As of March 2025, she has been the principal academic advisor for 21 mathematics PhDs at EPFL, including 9 women.

== Awards and honors ==
In addition to her strong publication record, Hess has been widely recognized for her pedagogical abilities. She received the Agepoly prize for best teacher in the Basic Sciences Faculty in 2005, the Credit Suisse prize for best EPFL teacher in 2012, and the "Polysphere d'Or" Agepoly prize for best teacher at EPFL in 2013.

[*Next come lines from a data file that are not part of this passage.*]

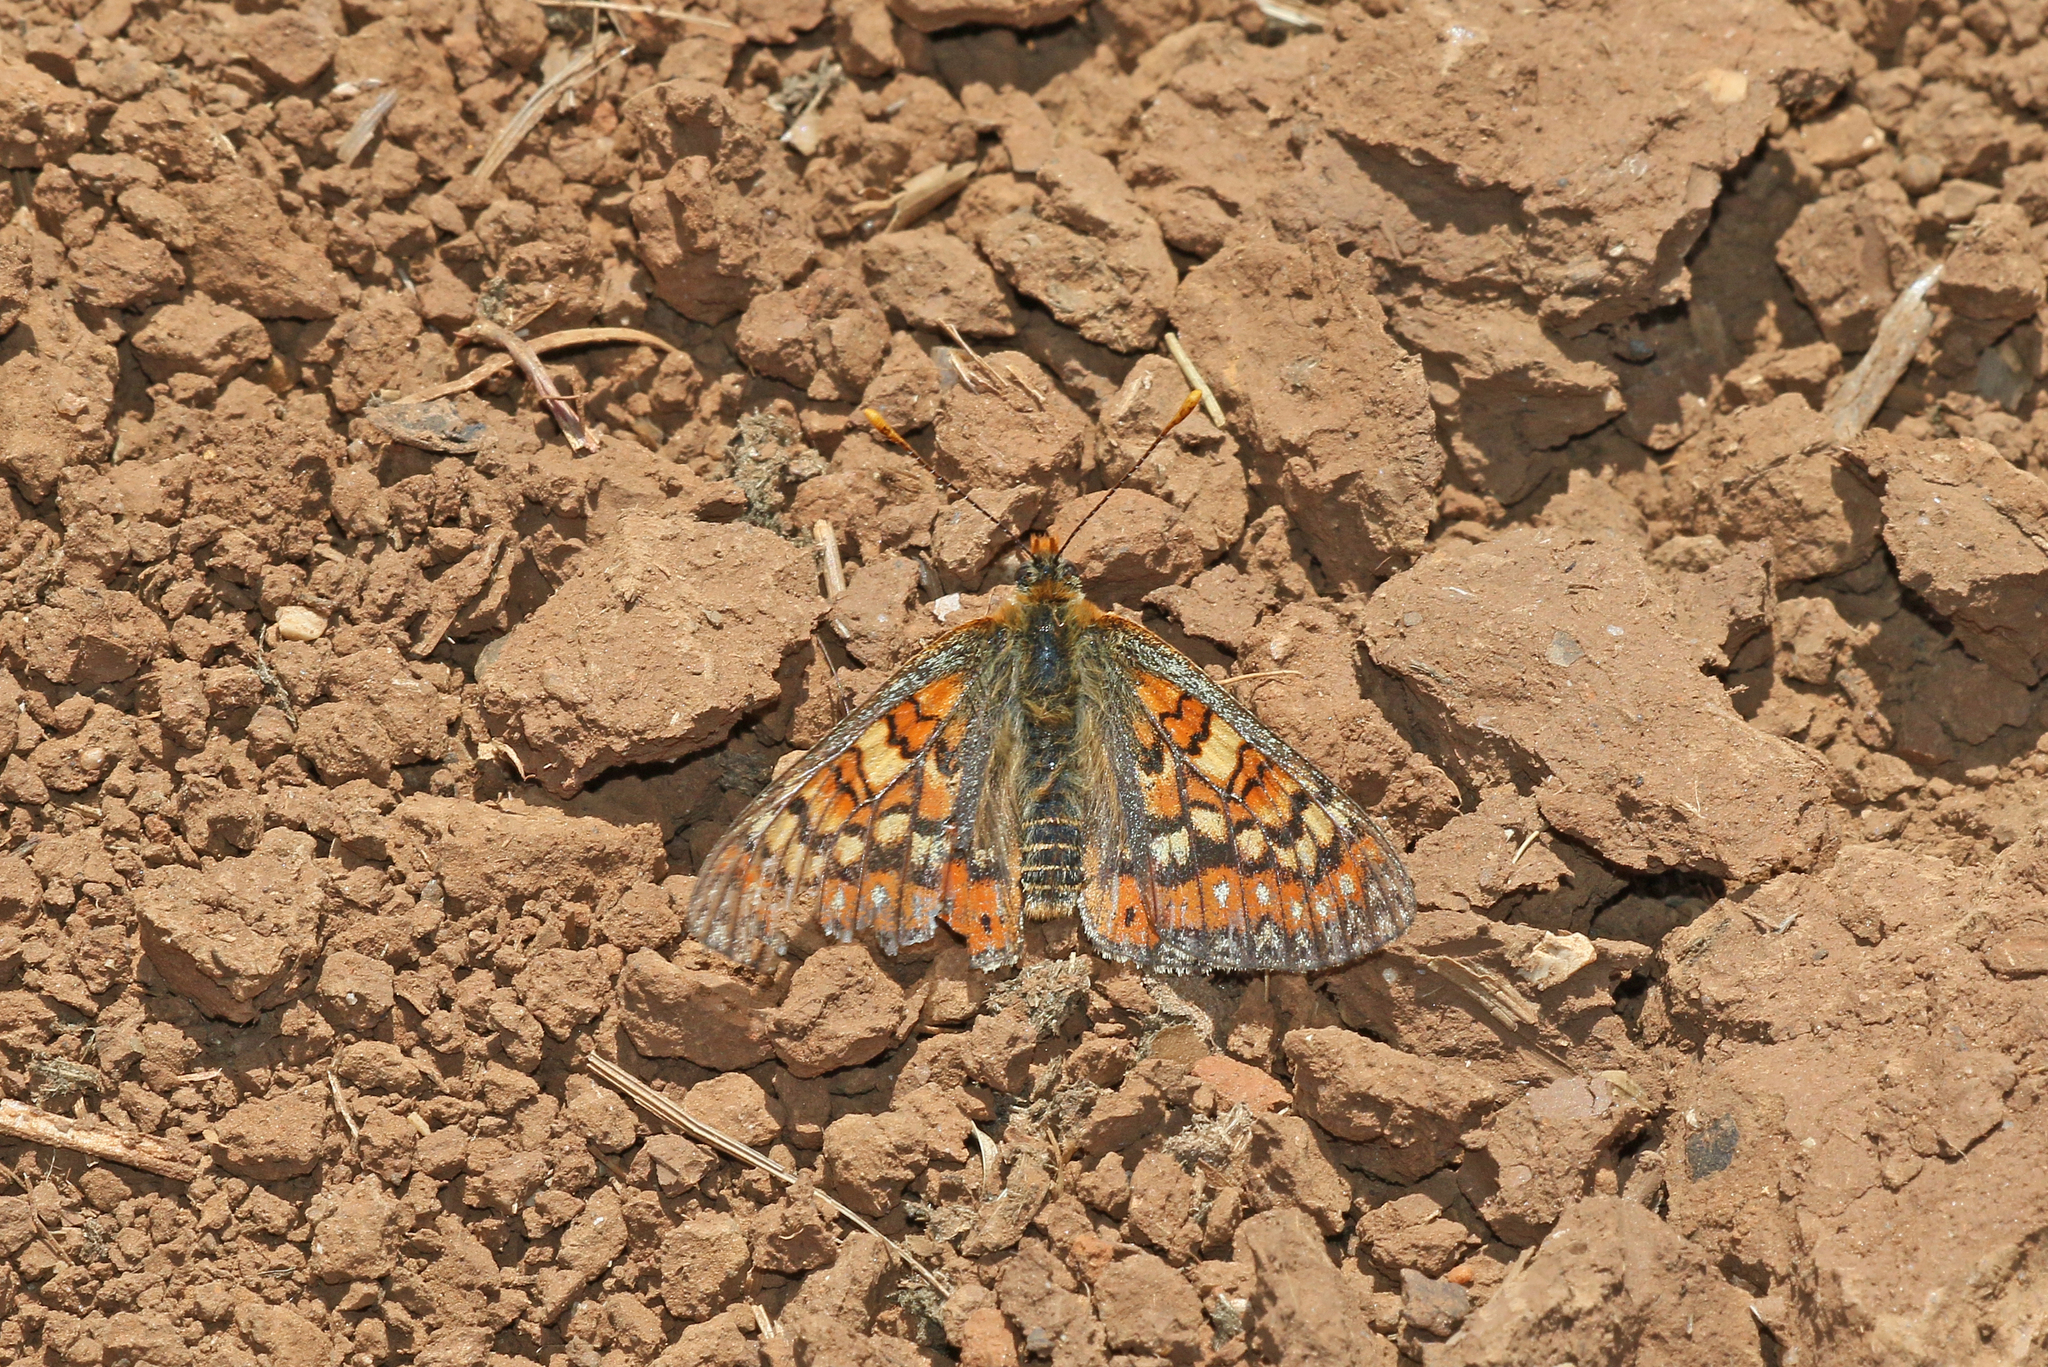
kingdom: Animalia
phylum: Arthropoda
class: Insecta
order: Lepidoptera
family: Nymphalidae
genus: Euphydryas
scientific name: Euphydryas desfontainii
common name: Spanish fritillary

She was named an individual member of the Swiss Academy of Engineering Sciences in 2016 and a fellow of the American Mathematical Society for "contributions to homotopy theory, applications of topology to the analysis of biological data, and service to the mathematical community" in 2017. In 2017, she received an award as a distinguished speaker of the European Mathematical Society. She delivered one of the public lectures during the Eighth European Congress of Mathematics on 21 June 2021. Hess was named a fellow of the Association for Women in Mathematics in the class of 2024 "for her support of women in mathematics via innovative and impactful programs, including her role in founding and sustaining the Women in Topology program; for her exceptional mentoring; and for her commitment to gender diversity throughout her many leadership roles in the mathematics profession." She was a visiting member of the IBS Center for Geometry and Physics.